We ended up using the RoboRio with a USB Camera, but we attempt to uses opencv on Jetson, begalbone black and raspberry pi 3. We scraped the jetson after realizing how hard we were landing after hitting a defence. (But we had opencv working) then we had the begalbone scraped after the raspberry pi 3 was released. We got the pi to work after 16 hours of compiling opencv but we ran out if time.
IP Camera. Custom Code on the Driver Station.
Vision program written in C++. It took the picture off the Smart Dashboard, and processed it. Pretty ingenious code. He looked for “corners”. Rated each pixel for the likelihood it was a corner (top corner, bottom left corner, bottom right corner). the largest grouping was declared a corner.
Our programmers want to clean things up and then we’ll be open sourcing our code. With pyNetworkTables, you have to static IP, otherwise it won’t work on the FMS.

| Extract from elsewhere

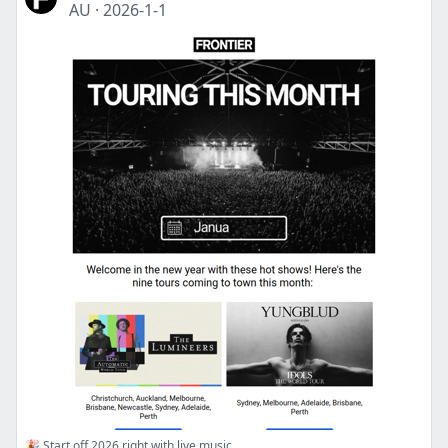
AU
·
2026-1-1
🎉 Start off 2026 right with live music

FYI, for Python/OpenCV, the installation of OpenCV takes 4 hours after you have the OS. We used Raspbian (Wheezy, I think). PyImageSearch has the steps on how to install OpenCV and Python on Raspian. 2hrs to install packages, and the final step, a 2hr compile.
We used the Pi 2. The Pi 3 came out midway through the build season and we didn’t want to change. The Pi 3 might be faster, we’re going to test to see what the difference is.
Brian
Wow that long?
I am extremely new to open-CV and python do you have any good places to start?
The installation takes a long time because you need to build it on the pi, which does take several hours. Which language are you looking to get started on?
We used an Axis IP Camera and a Raspberry Pi running a modified version of Team 3019’s TowerTracker OpenCV java program. I believe someone posted about it earlier in this thread.